For, as last week's WORLD made clear in its cover story, it wasn't altogether the mean-spiritedness of Ms. Chavez's enemies that did her in. "I gave them ammunition," she told WORLD editor Marvin Olasky in a telling phrase that sadly summarizes the failures so many of us have experienced in our own lives, and the frustrations that have so often capped our ambitions. We did a lot of things right, and perhaps even extremely well. But as with Ms. Chavez, there were one or two things we didn't do well, and they came back to haunt us.

Even our new president came perilously close to tripping over such a small matter. It is conventional wisdom among political experts that Mr. Bush's failure to disclose an old drunk-driving conviction came within a cat's whisker of costing him last November's election. Without the distracting report, many pundits think, Mr. Bush might not have left Florida in a cliffhanger and might well have carried several other very close states. How many times, especially during the interminable Florida recounts, must Mr. Bush have asked himself: "Why didn't I get it all out earlier?"
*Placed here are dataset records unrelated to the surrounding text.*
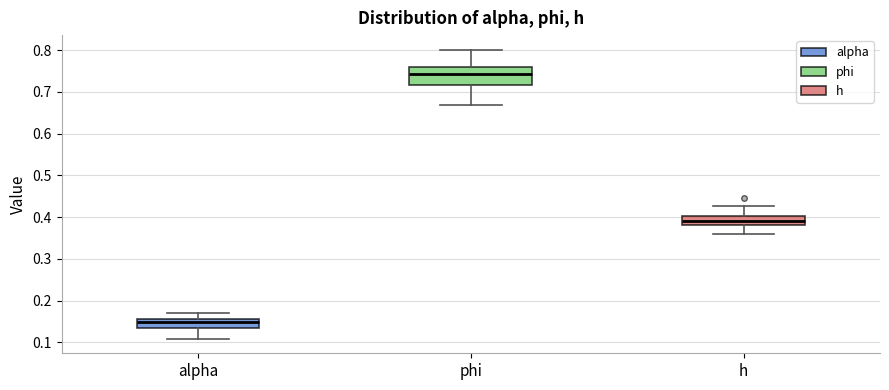

Which box is the tallest, from its lower edge to its upper edge?

phi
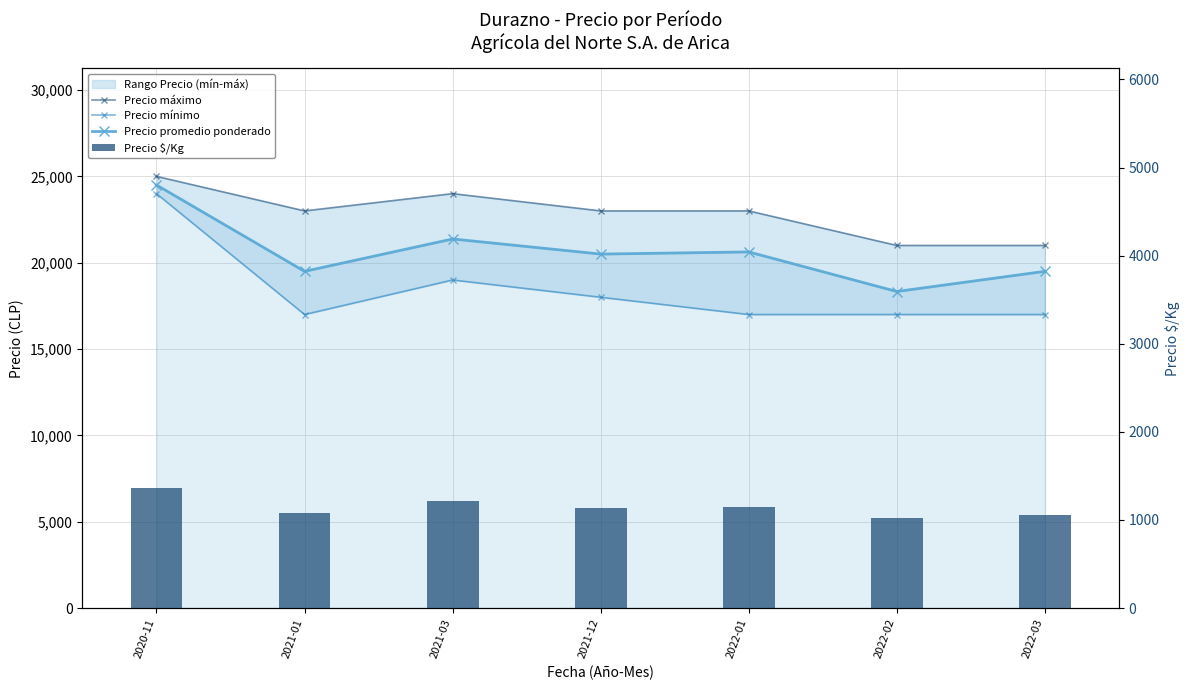

Reading left to right, list all the values displayed in this chart.

Precio máximo: 2020-11=25000	2021-01=23000	2021-03=24000	2021-12=23000	2022-01=23000	2022-02=21000	2022-03=21000
Precio mínimo: 2020-11=24000	2021-01=17000	2021-03=19000	2021-12=18000	2022-01=17000	2022-02=17000	2022-03=17000
Precio promedio ponderado: 2020-11=24500	2021-01=19500	2021-03=21375	2021-12=20500	2022-01=20625	2022-02=18333	2022-03=19500
Precio $/Kg: 2020-11=1361	2021-01=1083	2021-03=1218	2021-12=1139	2022-01=1144	2022-02=1019	2022-03=1056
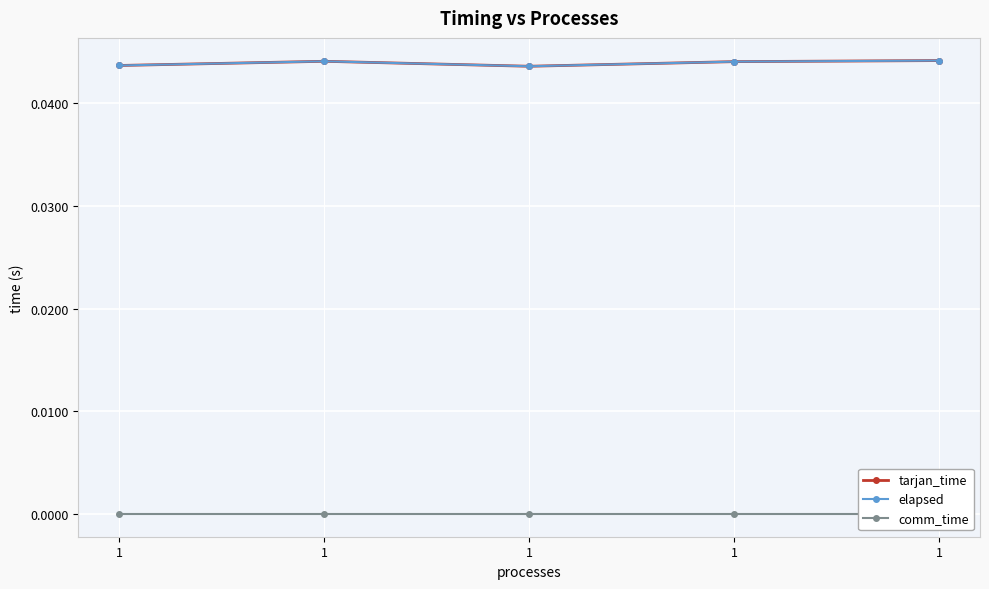

Is it true that elapsed equals 0.0 at 1?

True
And does John Ashcroft wish he could go back and use some term other than "pro-criminal" to describe Ronnie White, the black judge from Missouri whose appointment to the federal bench Mr. Ashcroft successfully scuttled? The argument against Mr. White was probably good enough on its merits; the use of an inflammatory pejorative like "pro-criminal" almost certainly has hurt Mr. Ashcroft more than it did Mr. White.

Watching good people like Ms. Chavez, Mr. Bush, and Mr. Ashcroft trip over the little things hurts only partly because we hate to see their good ideas either permanently derailed or temporarily short-circuited. It hurts also because it reminds us how many other good folks may step aside from public service just because of the fear that some past issue, pesky and small, might surface as an embarrassment.

There is, of course, an easy way to keep that from happening. It's called repentance. It involves getting it all right out in public view-before God and everyone else as well. It involves saying, "I'm a sinner, and nobody knows it better than I do. But I also know what grace is, and in the same way it's been extended to me, I'm going to extend it to others."